[Given text]
==========

- Origin: Fremantle, Western Australia
- Genres: Electronic; hip hop; pop; rock;
- Years active: 2015–present
- Labels: POW! Negro, Allbreed Agency
- Spinoffs: Myriad Sun
- Members: Nelson Mondlane; Rhys Hussey; Toby Batchelor; Lachlan Dymond; Kaprou Lea;

= Superego (band) =

Australian musician

Superego (stylised as SUPEREGO) is a collective of producers, rappers singers and multi-instrumentalist artist out of Fremantle, Western Australia, previously known as POW! Negro from 2015 until 2018.

==History==
===2015–2018: POW! Negro ===
POW! Negro formed late in 2015. In August 2016, they won The Big Splash competition. Their debut single "Hidle Ho" was released in November 2016 and launched in Mojos Bar in Fremantle.

In January 2017, the band opened the Southbound Festival. POW! Negro released their debut EP Jasmine & Licorice in July of the same year.

The band supported Midnight Oil, Sampa The Great and Remi.

==========

[Data shown]
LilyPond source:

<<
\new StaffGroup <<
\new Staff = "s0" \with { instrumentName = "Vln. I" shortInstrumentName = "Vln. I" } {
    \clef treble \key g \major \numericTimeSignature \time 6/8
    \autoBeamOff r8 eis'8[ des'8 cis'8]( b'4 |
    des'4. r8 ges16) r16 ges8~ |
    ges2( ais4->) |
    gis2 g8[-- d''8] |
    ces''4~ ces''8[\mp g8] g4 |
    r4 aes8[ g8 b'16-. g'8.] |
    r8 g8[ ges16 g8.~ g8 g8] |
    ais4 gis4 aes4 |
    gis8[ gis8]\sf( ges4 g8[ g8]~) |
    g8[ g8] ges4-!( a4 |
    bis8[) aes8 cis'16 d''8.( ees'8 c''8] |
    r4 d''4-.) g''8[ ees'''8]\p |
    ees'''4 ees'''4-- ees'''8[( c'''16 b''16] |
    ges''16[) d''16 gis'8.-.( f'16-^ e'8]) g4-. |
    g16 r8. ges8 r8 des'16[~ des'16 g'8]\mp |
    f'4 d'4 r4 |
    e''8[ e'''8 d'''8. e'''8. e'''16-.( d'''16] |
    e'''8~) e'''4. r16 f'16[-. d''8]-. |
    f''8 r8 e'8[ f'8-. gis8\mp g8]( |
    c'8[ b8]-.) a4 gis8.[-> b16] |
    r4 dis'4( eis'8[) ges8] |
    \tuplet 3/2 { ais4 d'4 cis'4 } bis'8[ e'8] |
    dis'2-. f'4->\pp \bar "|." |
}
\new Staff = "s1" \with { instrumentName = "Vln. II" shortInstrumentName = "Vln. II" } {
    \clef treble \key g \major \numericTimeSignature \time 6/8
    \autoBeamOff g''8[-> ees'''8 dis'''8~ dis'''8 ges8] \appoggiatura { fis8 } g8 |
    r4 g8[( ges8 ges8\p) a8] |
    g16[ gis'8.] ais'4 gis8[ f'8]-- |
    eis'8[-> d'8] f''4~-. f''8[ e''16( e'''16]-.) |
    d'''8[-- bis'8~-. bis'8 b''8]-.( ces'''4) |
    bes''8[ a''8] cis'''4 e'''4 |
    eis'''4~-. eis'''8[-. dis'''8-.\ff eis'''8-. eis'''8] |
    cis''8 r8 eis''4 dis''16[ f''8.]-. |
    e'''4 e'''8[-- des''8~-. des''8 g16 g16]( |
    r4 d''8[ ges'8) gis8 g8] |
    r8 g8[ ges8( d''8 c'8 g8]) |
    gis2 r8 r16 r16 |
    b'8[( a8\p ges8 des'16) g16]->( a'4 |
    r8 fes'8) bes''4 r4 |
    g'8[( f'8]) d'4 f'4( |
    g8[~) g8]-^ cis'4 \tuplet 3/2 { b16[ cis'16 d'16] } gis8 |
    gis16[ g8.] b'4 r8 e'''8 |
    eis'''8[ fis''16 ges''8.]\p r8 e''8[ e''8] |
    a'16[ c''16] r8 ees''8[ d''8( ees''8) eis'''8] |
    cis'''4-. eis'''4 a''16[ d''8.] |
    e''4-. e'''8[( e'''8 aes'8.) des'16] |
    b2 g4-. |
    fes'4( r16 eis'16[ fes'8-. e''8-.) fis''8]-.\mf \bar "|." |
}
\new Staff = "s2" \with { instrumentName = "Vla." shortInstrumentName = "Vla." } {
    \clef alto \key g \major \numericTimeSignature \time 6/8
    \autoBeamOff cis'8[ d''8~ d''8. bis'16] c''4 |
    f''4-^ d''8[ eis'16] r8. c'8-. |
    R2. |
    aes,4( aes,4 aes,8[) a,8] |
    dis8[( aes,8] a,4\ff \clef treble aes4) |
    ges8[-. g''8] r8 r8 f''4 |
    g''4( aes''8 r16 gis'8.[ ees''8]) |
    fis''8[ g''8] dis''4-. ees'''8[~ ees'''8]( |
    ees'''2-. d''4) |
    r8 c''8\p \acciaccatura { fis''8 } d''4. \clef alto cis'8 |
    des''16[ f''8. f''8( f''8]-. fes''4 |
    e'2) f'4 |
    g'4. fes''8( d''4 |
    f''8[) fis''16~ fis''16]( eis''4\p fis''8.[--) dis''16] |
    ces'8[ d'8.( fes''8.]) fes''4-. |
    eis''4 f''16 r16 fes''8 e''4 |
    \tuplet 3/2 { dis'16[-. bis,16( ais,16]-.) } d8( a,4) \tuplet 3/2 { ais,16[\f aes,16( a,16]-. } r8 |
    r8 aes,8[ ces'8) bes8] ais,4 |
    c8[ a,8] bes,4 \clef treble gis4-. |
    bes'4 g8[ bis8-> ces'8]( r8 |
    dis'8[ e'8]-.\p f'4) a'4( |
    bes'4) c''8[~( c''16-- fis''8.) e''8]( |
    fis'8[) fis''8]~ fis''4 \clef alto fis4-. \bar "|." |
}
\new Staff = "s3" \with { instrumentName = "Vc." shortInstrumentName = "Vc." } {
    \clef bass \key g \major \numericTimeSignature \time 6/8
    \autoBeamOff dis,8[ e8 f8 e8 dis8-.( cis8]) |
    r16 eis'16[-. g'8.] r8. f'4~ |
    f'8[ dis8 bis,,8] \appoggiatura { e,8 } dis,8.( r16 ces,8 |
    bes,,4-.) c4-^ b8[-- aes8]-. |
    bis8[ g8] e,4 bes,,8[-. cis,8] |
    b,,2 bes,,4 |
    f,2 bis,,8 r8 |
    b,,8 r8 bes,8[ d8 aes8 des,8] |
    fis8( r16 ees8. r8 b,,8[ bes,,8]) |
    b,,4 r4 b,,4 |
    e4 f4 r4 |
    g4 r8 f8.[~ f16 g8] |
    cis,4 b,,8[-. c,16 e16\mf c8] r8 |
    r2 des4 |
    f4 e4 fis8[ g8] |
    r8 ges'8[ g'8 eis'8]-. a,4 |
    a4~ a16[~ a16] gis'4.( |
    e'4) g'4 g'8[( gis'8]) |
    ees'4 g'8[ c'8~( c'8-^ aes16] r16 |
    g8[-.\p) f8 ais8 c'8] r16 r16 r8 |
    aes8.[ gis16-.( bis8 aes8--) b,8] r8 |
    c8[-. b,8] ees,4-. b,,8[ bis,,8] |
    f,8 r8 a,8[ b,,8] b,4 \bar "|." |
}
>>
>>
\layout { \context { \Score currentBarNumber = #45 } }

==========

[Tasks to perform]
a: Find every line in the entries that contains the string "tuplet", and copy each of those lines. Case counts.
b: Go on with the article on the band Superego from the point where it stops.

[Exercise responses]
a:
    \tuplet 3/2 { ais4 d'4 cis'4 } bis'8[ e'8] |
    g8[~) g8]-^ cis'4 \tuplet 3/2 { b16[ cis'16 d'16] } gis8 |
    \tuplet 3/2 { dis'16[-. bis,16( ais,16]-.) } d8( a,4) \tuplet 3/2 { ais,16[\f aes,16( a,16]-. } r8 |

b:
===2018–2023: Superego & Nautilus===
In July 2018, the band announced they had changed their name to Superego. In a statement, the group said they "have grown more than [they] ever thought [they] could have" adding "the next steps for the group will be as SUPEREGO. As a culturally and musically diverse group, we wanted a name that was representative and reflective of everyone and feel this new identity encapsulates us as a whole."

Superego released the EP Nautilus in March 2020.

===2023–present: Debut Album Who Are You Hiding From?===
In June 2023, the band released their debut studio album Who Are You Finding From? featuring singles Chrome Face, Lies (with Sakidasumi), and DPOPN (with Mali Jo$e). The album was nominated and won in the Best Album category at the 2023 West Australian Music Industry Awards.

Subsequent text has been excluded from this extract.